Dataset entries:

• • • • • • •

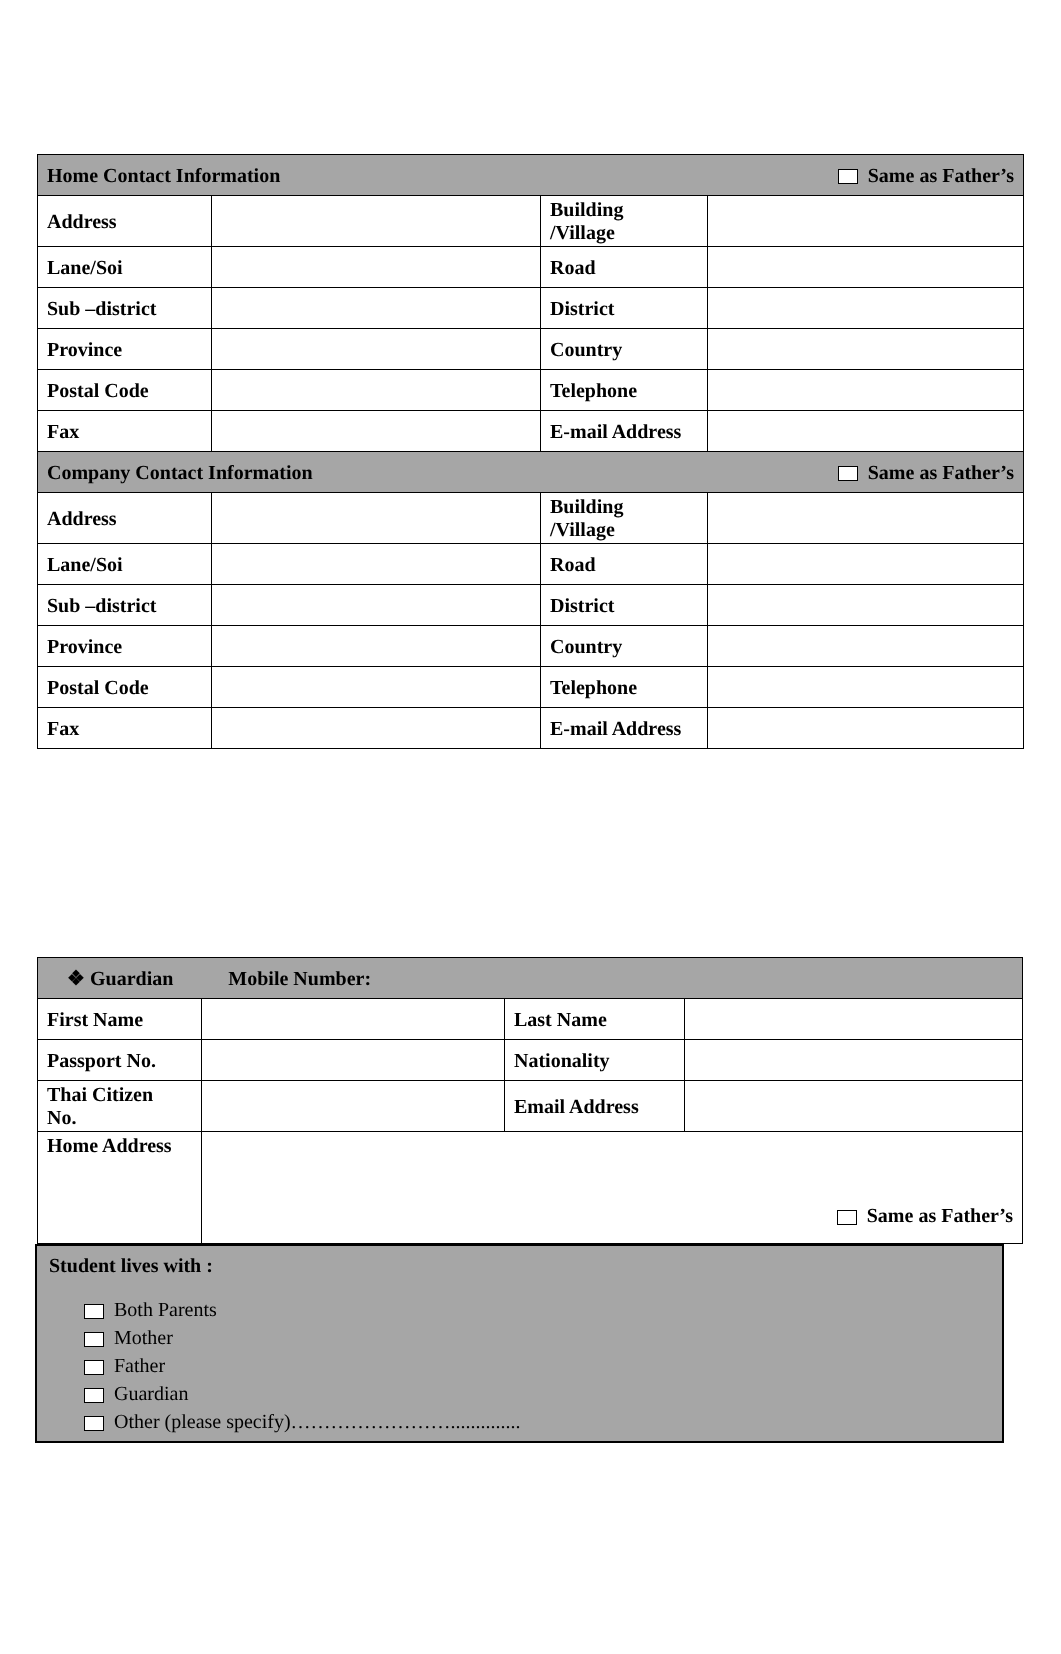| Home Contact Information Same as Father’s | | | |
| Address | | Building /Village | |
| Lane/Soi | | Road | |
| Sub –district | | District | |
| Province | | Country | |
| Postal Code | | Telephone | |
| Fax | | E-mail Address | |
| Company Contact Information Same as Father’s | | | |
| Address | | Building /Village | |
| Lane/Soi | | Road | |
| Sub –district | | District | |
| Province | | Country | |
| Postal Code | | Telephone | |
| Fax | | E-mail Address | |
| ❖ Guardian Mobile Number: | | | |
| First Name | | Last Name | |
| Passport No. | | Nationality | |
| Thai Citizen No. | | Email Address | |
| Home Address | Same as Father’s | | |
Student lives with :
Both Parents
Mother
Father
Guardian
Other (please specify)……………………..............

• • • • • • •

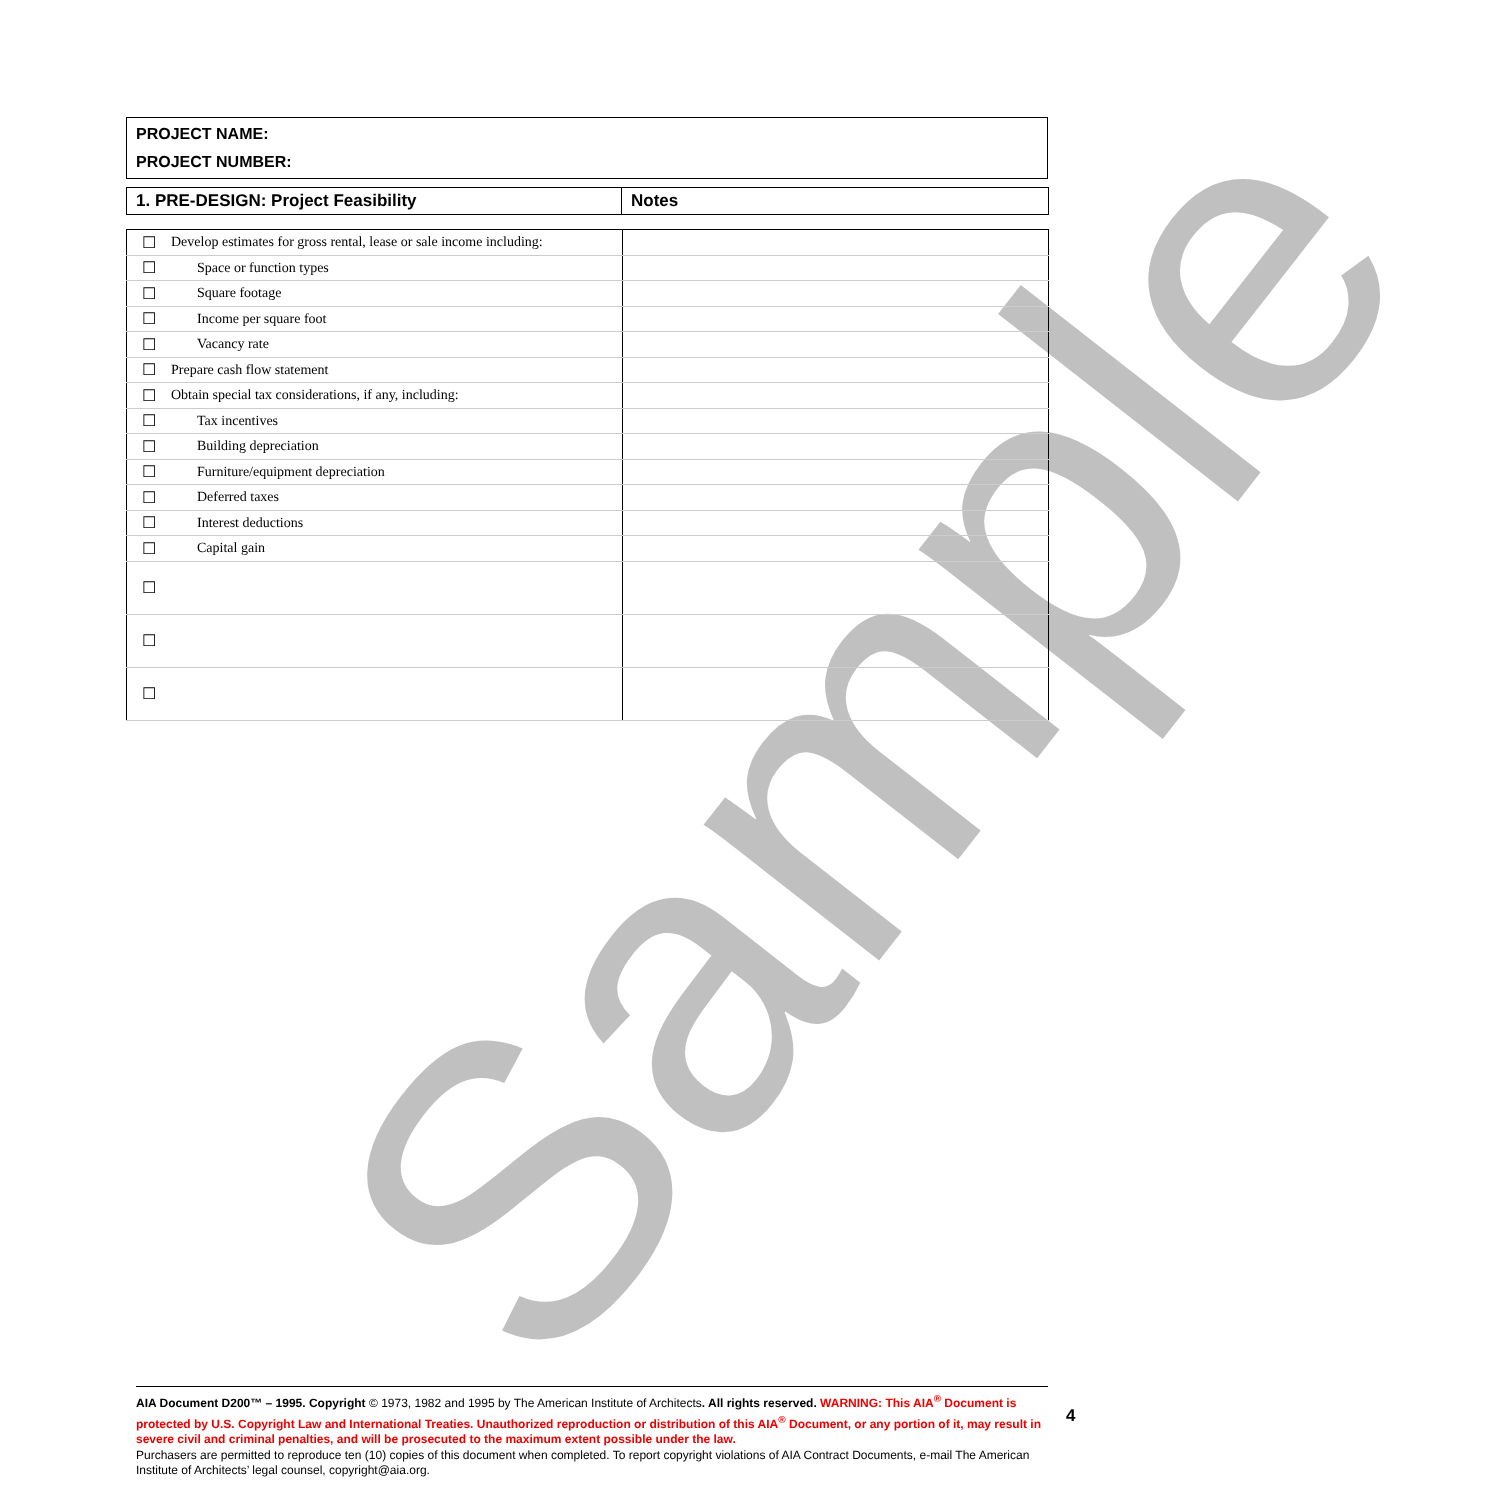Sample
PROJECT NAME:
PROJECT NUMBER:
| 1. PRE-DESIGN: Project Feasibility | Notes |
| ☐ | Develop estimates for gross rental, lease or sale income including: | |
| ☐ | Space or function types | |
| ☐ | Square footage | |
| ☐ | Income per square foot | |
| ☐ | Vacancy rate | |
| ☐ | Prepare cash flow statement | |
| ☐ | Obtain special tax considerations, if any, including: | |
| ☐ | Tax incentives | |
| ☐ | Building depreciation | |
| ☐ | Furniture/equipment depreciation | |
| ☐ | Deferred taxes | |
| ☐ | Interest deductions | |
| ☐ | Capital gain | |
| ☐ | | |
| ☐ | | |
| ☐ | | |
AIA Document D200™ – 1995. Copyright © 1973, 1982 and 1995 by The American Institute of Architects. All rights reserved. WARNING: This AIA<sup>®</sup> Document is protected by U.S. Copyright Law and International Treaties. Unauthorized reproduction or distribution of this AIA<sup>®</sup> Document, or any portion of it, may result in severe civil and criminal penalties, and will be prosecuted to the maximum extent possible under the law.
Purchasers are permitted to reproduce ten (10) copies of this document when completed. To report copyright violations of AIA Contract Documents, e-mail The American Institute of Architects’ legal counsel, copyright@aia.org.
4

• • • • • • •

Directive >>
Take every line from the records above that has the word "depreciation" and copy it.

Written answer >>
| ☐ | Building depreciation | |
| ☐ | Furniture/equipment depreciation | |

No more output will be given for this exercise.